**Information provided**
----

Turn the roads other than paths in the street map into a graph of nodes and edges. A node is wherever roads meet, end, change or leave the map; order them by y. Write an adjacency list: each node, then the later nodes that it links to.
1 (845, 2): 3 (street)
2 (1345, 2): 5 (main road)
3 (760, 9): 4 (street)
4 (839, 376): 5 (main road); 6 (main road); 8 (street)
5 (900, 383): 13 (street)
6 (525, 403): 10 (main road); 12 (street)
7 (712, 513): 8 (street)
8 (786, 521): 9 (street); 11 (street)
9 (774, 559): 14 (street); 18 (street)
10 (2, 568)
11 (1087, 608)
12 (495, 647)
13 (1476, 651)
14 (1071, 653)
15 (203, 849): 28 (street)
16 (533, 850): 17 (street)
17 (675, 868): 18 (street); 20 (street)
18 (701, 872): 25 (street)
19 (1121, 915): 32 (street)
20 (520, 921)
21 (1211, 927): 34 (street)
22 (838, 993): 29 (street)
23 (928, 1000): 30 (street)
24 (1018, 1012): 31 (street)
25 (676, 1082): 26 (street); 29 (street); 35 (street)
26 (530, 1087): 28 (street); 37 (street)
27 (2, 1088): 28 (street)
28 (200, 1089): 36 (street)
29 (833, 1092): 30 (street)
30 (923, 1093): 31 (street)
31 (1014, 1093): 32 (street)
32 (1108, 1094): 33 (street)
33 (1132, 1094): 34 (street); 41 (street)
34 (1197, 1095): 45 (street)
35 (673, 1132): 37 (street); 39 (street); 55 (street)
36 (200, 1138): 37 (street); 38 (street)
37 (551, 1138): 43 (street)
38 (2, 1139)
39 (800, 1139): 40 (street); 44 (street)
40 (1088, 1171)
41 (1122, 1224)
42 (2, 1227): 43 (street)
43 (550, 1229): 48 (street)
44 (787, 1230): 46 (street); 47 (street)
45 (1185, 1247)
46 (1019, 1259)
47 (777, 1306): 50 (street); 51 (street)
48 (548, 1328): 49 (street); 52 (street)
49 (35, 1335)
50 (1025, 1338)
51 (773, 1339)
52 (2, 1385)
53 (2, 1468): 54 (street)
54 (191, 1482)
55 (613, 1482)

----

**Task to complete**
Reproduce the entries above exactly.

**Output**
Turn the roads other than paths in the street map into a graph of nodes and edges. A node is wherever roads meet, end, change or leave the map; order them by y. Write an adjacency list: each node, then the later nodes that it links to.
1 (845, 2): 3 (street)
2 (1345, 2): 5 (main road)
3 (760, 9): 4 (street)
4 (839, 376): 5 (main road); 6 (main road); 8 (street)
5 (900, 383): 13 (street)
6 (525, 403): 10 (main road); 12 (street)
7 (712, 513): 8 (street)
8 (786, 521): 9 (street); 11 (street)
9 (774, 559): 14 (street); 18 (street)
10 (2, 568)
11 (1087, 608)
12 (495, 647)
13 (1476, 651)
14 (1071, 653)
15 (203, 849): 28 (street)
16 (533, 850): 17 (street)
17 (675, 868): 18 (street); 20 (street)
18 (701, 872): 25 (street)
19 (1121, 915): 32 (street)
20 (520, 921)
21 (1211, 927): 34 (street)
22 (838, 993): 29 (street)
23 (928, 1000): 30 (street)
24 (1018, 1012): 31 (street)
25 (676, 1082): 26 (street); 29 (street); 35 (street)
26 (530, 1087): 28 (street); 37 (street)
27 (2, 1088): 28 (street)
28 (200, 1089): 36 (street)
29 (833, 1092): 30 (street)
30 (923, 1093): 31 (street)
31 (1014, 1093): 32 (street)
32 (1108, 1094): 33 (street)
33 (1132, 1094): 34 (street); 41 (street)
34 (1197, 1095): 45 (street)
35 (673, 1132): 37 (street); 39 (street); 55 (street)
36 (200, 1138): 37 (street); 38 (street)
37 (551, 1138): 43 (street)
38 (2, 1139)
39 (800, 1139): 40 (street); 44 (street)
40 (1088, 1171)
41 (1122, 1224)
42 (2, 1227): 43 (street)
43 (550, 1229): 48 (street)
44 (787, 1230): 46 (street); 47 (street)
45 (1185, 1247)
46 (1019, 1259)
47 (777, 1306): 50 (street); 51 (street)
48 (548, 1328): 49 (street); 52 (street)
49 (35, 1335)
50 (1025, 1338)
51 (773, 1339)
52 (2, 1385)
53 (2, 1468): 54 (street)
54 (191, 1482)
55 (613, 1482)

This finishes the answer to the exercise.